- Hoppe in 1994
- Born: Arthur Watterson Hoppe April 23, 1925 Honolulu
- Died: February 1, 2000 (aged 74) San Francisco
- Occupation: newspaper columnist

= Art Hoppe =

American humorist

Arthur Watterson Hoppe (April 23, 1925 – February 1, 2000) was a popular columnist for the San Francisco Chronicle for more than 40 years. He was known for satirical and allegorical columns that skewered the self-important. Many columns featured whimsical characters such as expert-in-all-things Homer T. Pettibone and a presidential candidate named Nobody. Occasionally, Hoppe reined in his humor for poignant columns on serious topics, such as "To Root Against Your Country," a noted 1971 column against the Vietnam War.

==Career==
Hoppe began at the Chronicle as a copy boy in 1949 and was promoted to reporter before beginning his own column. As a reporter, he scooped other papers by skiing out with a photographer to the City of San Francisco train when it became snowbound in the Sierra in January 1952. At the peak of its popularity, Hoppe's column appeared in the Chronicle five days a week and was syndicated in more than 100 newspapers nationwide.
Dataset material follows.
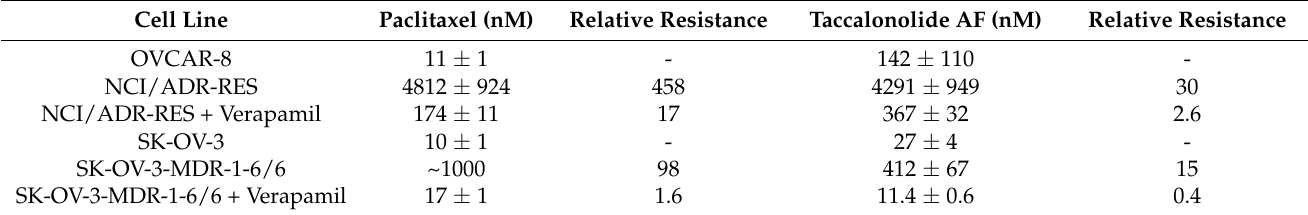
Table 2. TGI (nM) of paclitaxel and taccalonolide AF in MDR 1-expressing ovarian cancer cell lines as compared to isogenic parental lines or in the presence of the Pgp-inhibitor verapamil. Mean ± SEM n = 2–4. Relative resistance calculated as the TGI of the MDR1- expressing cell line divided by the TGI value in the isogenic parental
His close friends included fellow columnists Russell Baker and Art Buchwald.

Hoppe received the Lifetime Achievement Award from the National Society of Newspaper Columnists in 1996. On his own initiative, he released fellow Chronicle columnist Herb Caen from a mutual vow to accept a special 1996 Pulitzer Prize. He died from complications of lung cancer in February 2000, aged 74, survived by his wife Gloria and four children.

==Publications==
- The Love Everybody* Crusade (* Except Antarcticans) (Doubleday, 1963)
- Dreamboat, novel (Doubleday, 1964)
- Our San Francisco, contributor with Kenneth Rexroth & others (Diablo Press 1964)
- The Perfect Solution to Absolutely Everything (Doubleday, 1968)
- Mr Nixon, and My Other Problems (Chronicle Books, 1971)
- Miss Lollipop and the Doom Machine, novel (Doubleday, 1973)
- Tiddling Tennis (Viking, 1977)
- The Marital [sic] Arts (Arbor House, 1985)
- Humor, Hope, and Humanity's Future (Nuclear Age Peace Foundation, 1987)
- Having a Wonderful Time: My First Half Century as a News Paper Man, memoir (Chronicle Books 1995)
- Above San Francisco, photography by Robert Cameron (Cameron & Co., 1998)

According to an obituary he also wrote two plays, including The Endless Autumn.